Map 3. Counties that are distressed but still advantageous for poor kids

Source: EIG analysis of Distressed Communities Index and Equality of Opportunity Project data

Only two of these generally small counties are large enough to have spatial inequality scores. Spatial inequality runs above average in Yuma County, AZ, and below average in Cameron County, TX, a mid-sized border county at the mouth of the Rio Grande.

A distant prospect

Counties that manage to foster mobility against the countervailing winds of economic distress remain a rare exception. In most distressed corners of the country, the economic environment weighs heavily on the prospects of poor children.

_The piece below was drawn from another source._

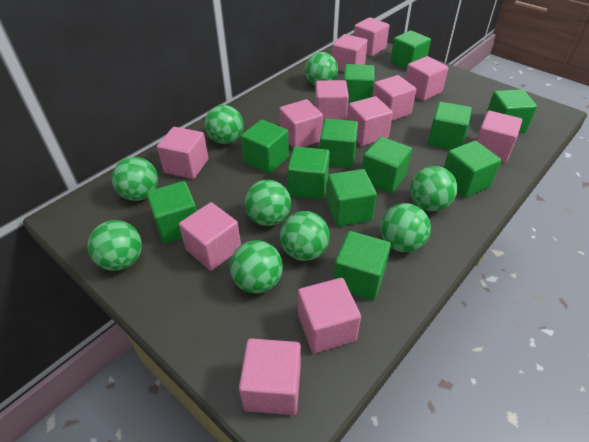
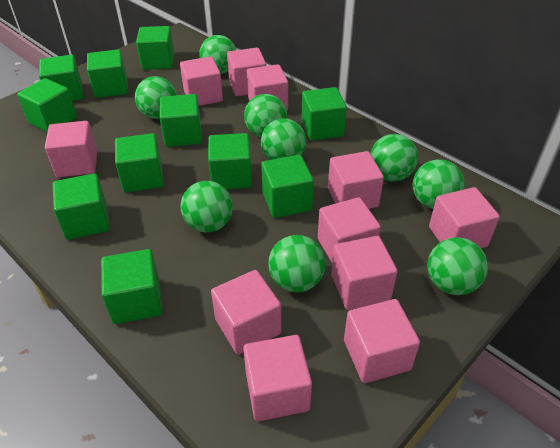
green cube: 12 -> 11
pink cube: 12 -> 11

Nine out of 10 distressed counties exert a negative exposure effect on children from disadvantaged backgrounds, meaning low-income children who grow up in them will likely earn less in adulthood than their peers from elsewhere. Instead of offering poor children a ladder to a better life, these counties perpetuate poverty and inequality across generations. President Trump carried 79 percent of these counties representing 72 percent of the population in the group—dominating this category of places more than any other.

The vast majority (85 percent) of counties where the American Dream remains a distant prospect are rural counties in Appalachia and the South. Most of the rest can be found in the remote desert Southwest, all too often covering Native American territories. Only 11 of these counties have more than 100,000 people (the cities of Baltimore, MD, and Norfolk, VA, are the lone urban counties), but altogether 14.5 million Americans live in these corners effectively vacated by the American Dream. The most despairing case may be that of Shannon County, SD, which provides a shocking—but not rare—bookend to this tour of the American experience.

Map 4. Counties that are both distressed and disadvantageous for poor kids

Source: EIG analysis of Distressed Communities Index and Equality of Opportunity Project data

Current patterns of economic growth hold out little promise for these communities, as the nation’s recovery from the Great Recession largely left them behind. Of the 522 counties in this distressed and immobile category, fewer than half experienced positive growth in terms of jobs or population between 2010 and 2014. Over 90 percent saw more business establishments close than open during a nominal nationwide recovery.

 

Closing discussion

This analysis stitched together snapshots of current economic well-being (from the DCI) with historical data on economic mobility (from the EOP) and found that the vital signs of the American Dream vary significantly depending on where one looks. Most children in the United States are growing up today in counties with a poor record of fostering upward mobility. As the geography of U.S. economic growth narrows, it may become even harder to prevent further retreat of economic mobility.

Even growing up amid robust economic growth cannot secure upward mobility for many disadvantaged children. Economic segregation, failing schools, and other factors can interrupt the translation of regional prosperity into mobility for all. EOP researchers identified five characteristics of places that bolster mobility: low levels of segregation, both in terms of income and race; low income inequality; good schools; low rates of violent crime; and high shares of children living in two-parent households. These values can serve as common grounds for policymakers to come together in the years ahead.

If the American Dream is to become more accessible, the country needs a more geographically inclusive pattern of growth, and it needs to tackle the determinants of mobility at their roots, neighborhood by neighborhood, at the same time. There is growing urgency for advancing novel policy solutions that harness the power of entrepreneurs and the private sector in order to break the cycles of disadvantage that perpetuate inequality at the neighborhood level.

 

The American Dream does indeed exist; our task is to expand its reach.